Die gelbe Tapete

[Le Papier peint jaune]

d'après Charlotte Perkins Gilman
mise en scène Katie Mitchell
 



1h20

du 20 au 26 septembre 2013 2013

Berthier 17e

avec Iris Becher, Judith Engel, Cathlen Gawlich, Ursina Lardi,Tilman Strauß, Luise Wolfram
et Andreas Hartmann, Stefan Kessissoglou (caméras)

Prise au piège.
Le Papier peint jaune est un texte encore trop peu connu en France, malgré de belles traductions récentes. Son auteur, Charlotte Perkins Gilman, fut l’une des principales militantes de la cause féministe au tournant du XXème siècle. En 1890, quelques années après avoir souffert un épisode aigu de dépression postnatale, elle écrivit en deux jours une nouvelle destinée à régler quelques comptes avec le pouvoir masculin et médical : sous prétexte de lui prescrire une «cure de repos», un savant docteur spécialiste des affections nerveuses avait failli la faire basculer tout à fait dans la démence… De cette sinistre expérience de privation sensorielle et intellectuelle, Gilman tira un récit devenu classique : le journal intime tenu par une jeune mère que son époux, qui est aussi son médecin, enferme pour son bien dans une pièce sombre et défraîchie, entièrement tapissée d’un vieux papier peint jaune à motifs.

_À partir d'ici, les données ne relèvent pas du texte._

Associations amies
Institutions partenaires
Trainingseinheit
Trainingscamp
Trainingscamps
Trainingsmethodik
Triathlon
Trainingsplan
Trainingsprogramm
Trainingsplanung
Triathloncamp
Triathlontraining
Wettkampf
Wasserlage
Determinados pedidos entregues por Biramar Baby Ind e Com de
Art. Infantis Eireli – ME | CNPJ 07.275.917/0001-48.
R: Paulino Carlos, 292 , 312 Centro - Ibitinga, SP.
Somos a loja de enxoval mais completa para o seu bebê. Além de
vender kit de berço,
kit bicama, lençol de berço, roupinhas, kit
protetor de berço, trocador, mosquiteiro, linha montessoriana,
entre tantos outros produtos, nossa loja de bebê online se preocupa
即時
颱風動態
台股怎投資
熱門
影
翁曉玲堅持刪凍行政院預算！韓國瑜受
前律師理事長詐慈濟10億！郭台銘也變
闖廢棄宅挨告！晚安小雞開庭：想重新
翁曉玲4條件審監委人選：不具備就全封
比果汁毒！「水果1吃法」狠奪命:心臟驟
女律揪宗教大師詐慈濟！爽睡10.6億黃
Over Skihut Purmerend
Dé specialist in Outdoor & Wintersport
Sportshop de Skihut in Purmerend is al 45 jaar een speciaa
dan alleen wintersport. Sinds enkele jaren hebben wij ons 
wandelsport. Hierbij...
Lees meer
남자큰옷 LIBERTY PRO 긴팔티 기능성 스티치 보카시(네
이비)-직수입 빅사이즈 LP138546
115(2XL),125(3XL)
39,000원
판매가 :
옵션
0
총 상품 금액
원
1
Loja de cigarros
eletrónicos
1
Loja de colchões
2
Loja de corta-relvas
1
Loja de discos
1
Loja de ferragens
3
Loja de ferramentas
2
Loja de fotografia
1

Peu à peu, surmontant son dégoût initial, l’héroïne anonyme s’attache à examiner ce papier, à y distinguer des formes, puis des présences en mouvement… Mitchell a choisi de s’attarder sur cette souffrance parfois mal connue et reconnue aujourd’hui encore, ce moment de la vie où une femme, fragilisée par la maternité, peut se sentir comme prise au piège des rôles familiaux et sociaux qui lui sont proposés. Pour cela, la metteuse en scène a d’abord fait transposer la nouvelle dans le Berlin du XXIème siècle. Elle a ensuite mobilisé les ressources dramatiques et plastiques qui ont fait sa réputation. Le récit de Gilman se double ici d'une autre action, celle des caméras qui le captent, de la bruiteuse qui fabrique sous nos yeux les ambiances sonores, du monteur vidéo élaborant en direct le film de la représentation projeté sur grand écran. Enfin, à la pullulation techno-schizoïde des espaces et des événements (théâtraux / cinématographiques, produits / postproduits, montrés / projetés), Katie Mitchell a ajouté le dédoublement de son héroïne, nommée Anna : ses pensées sont énoncées à voix haute par Ursina Lardi ; son corps, ses gestes, ses émotions sont confiés à Judith Engel, qui joue magnifiquement avec la scène et la caméra pour composer à fleur de peau, en deux langues à la fois – celles du théâtre et du cinéma – le saisissant tableau d’une douleur.